— Всем доброго утра! — поздоровался с присутствовавшими в зале.
Здесь уже собрались отец Клемент, инквизитор Грегор, Ситхаз и конечно же Марра. В волосах последней я заметил голубой цветок. Со мной вразнобой поздоровались, сопровождая заинтересованными взглядами, на большую часть из которых я не обратил внимание, занятый иной проблемой. Мое место находилось во главе стола. Слева сидел отец Клемент, справа должен был расположиться Гвинед. Ни того ни другого сдвигать не хотелось. А значит…
— Эй парни! Надо сделать перестановку. Несите сюда еще один стул.
Уже спустя пару минут я усаживал рядом с собой девушку, а слуги из числа спасенных рабов быстро ставили блюда на стол. Пытаться что-то скрыть я не намеревался изначально, а уж после того, как о нашей связи стало известно каждой собаке, это стало просто бесполезным и даже глупым делом. А значит, следовало действовать нагло и с напором.
— Вина? — предложил девушке, имея в виду разбавленный алкоголь.
— Не откажусь, — ответила та, проказливо усмехаясь. Кажется, внимание присутствовавших ее только забавляло.
— Вижу, вас можно поздравить, — с теплотой в голосе произнес Клемент.
— Не, еще рано. Ты вот что мне скажи, Энквуд. Свадьба то когда?
Ну разумеется, кто еще такое мог спросить. И ведь главное, это заинтересовало абсолютно всех, включая мою спутницу.
— Когда надо. Думаю, я прежде тебя женю. Небось, кандидатка еще вчера определилась, не так ли?
— Так, так, — довольно подтвердил Грегор, унаследовавший положение соперника паладина.
— Эх, злые вы! — печально воскликнул тот и демонстративно обиделся, щедро плеснув себе вина.
Ажиотаж понемногу стал стихать и вскоре уже каждый принялся за содержимое своих тарелок. Я же еще и не забывал ухаживать за дамой, в мыслях кляня Гвинеда. И ведь надо было ему такое спросить⁈ Свадьба. Оно мне нужно? А Марре? Да у нас проблем полные карманы, чтобы еще думать о подобном! Хотя, свое нежелание выстраивать личную жизнь я не так давно оправдывал схожим образом.
Под такие думы и прошло застолье, после которого Гвинед отправился исполнять поручение, а я начал мысленно готовиться к непростому дню.
…
Завтрак завершился, а вместе с этим зал начал стремительно приводиться в совершенно иной вид. Стулья, скамьи, столы выволакивали прочь, оставив из всей мебели лишь кресло, установленное у дальней стены. В которое я и сел, уподобившись царю на троне.

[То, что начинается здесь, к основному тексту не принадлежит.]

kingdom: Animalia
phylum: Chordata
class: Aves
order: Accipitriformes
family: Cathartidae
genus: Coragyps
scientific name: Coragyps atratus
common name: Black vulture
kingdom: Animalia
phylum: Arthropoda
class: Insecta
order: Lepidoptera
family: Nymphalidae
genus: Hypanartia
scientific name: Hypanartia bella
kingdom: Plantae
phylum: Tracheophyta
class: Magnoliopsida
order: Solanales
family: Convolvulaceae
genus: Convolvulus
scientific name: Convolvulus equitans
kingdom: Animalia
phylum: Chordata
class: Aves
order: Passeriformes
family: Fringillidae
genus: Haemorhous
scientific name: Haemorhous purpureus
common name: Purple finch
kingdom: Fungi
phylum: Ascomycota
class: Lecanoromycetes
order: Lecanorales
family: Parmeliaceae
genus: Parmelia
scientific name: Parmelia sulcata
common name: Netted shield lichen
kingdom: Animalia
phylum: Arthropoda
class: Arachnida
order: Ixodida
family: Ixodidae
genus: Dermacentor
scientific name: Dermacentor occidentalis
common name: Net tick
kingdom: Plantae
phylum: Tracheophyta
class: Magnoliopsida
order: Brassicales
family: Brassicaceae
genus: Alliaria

Бессмысленная показуха? Думаю, такого слова в политике не существует, максимум что-то может являться неэффективным. Не более. А произвести впечатление на гноллов, бывших по своей сути дикарями, стоило. Иначе поставить такие условия, которые их не возмутят, не выйдет. Благо приготовления являлись не долгими, и уже спустя четверть часа я смог позвать наших союзников.
Те явились впятером, подозрительно оглядываясь по сторонам. В то же время у моего «трона» встали двое паладинов. И пусть число посетителей являлось большим, наличие двоих матерых, закованных в металл вояк действовало на них деморализующе, также, как и большое пространство совершенно пустого зала.
— Энквуд, мы пришли за положенной наградой! — наконец решился заговорить Кургар.
— Наградой? И что же вы считаете достойным получить за своё участие?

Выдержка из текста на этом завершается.